Source records:
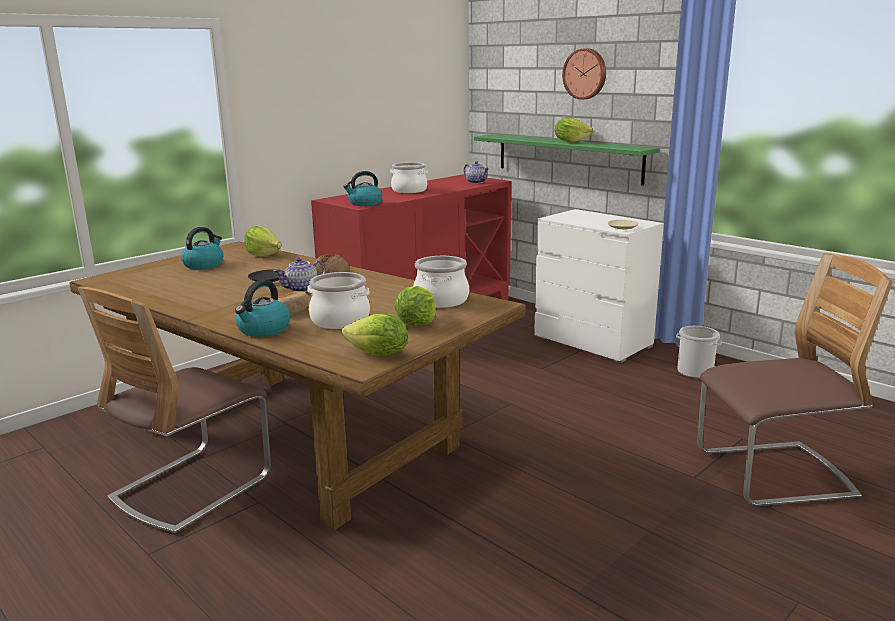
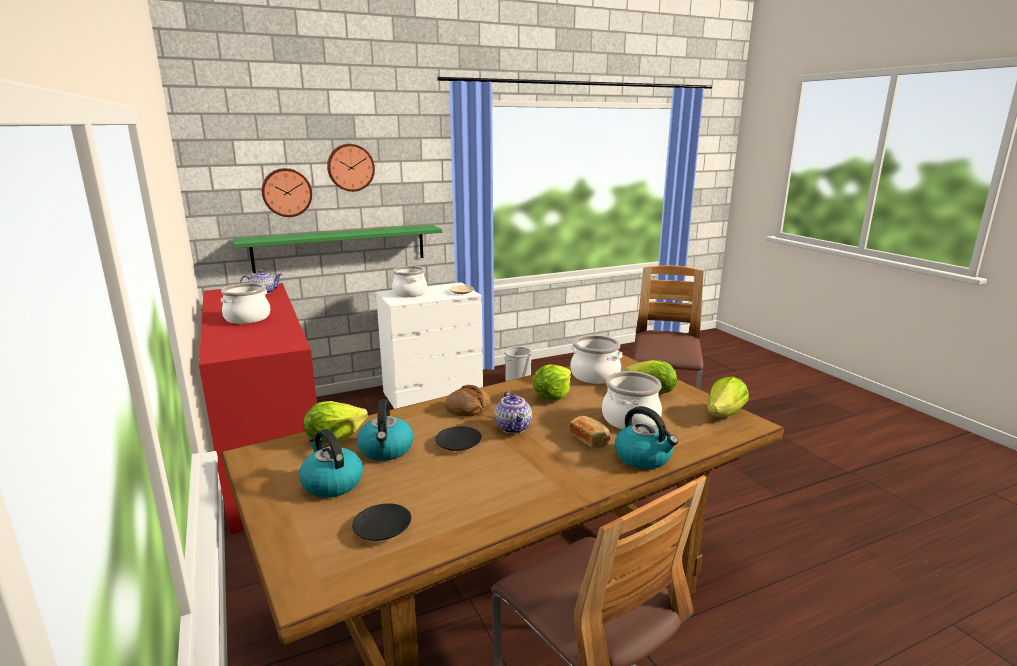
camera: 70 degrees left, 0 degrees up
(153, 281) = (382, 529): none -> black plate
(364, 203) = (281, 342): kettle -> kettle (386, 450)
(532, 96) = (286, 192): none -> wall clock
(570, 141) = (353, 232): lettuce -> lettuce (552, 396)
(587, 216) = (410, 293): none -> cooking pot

WORK ORDER: Each line of the data must be transcribed exactly; pictures are not carried over.

ANSWER TO THIS PROBLEM:
camera: 70 degrees left, 0 degrees up
(153, 281) = (382, 529): none -> black plate
(364, 203) = (281, 342): kettle -> kettle (386, 450)
(532, 96) = (286, 192): none -> wall clock
(570, 141) = (353, 232): lettuce -> lettuce (552, 396)
(587, 216) = (410, 293): none -> cooking pot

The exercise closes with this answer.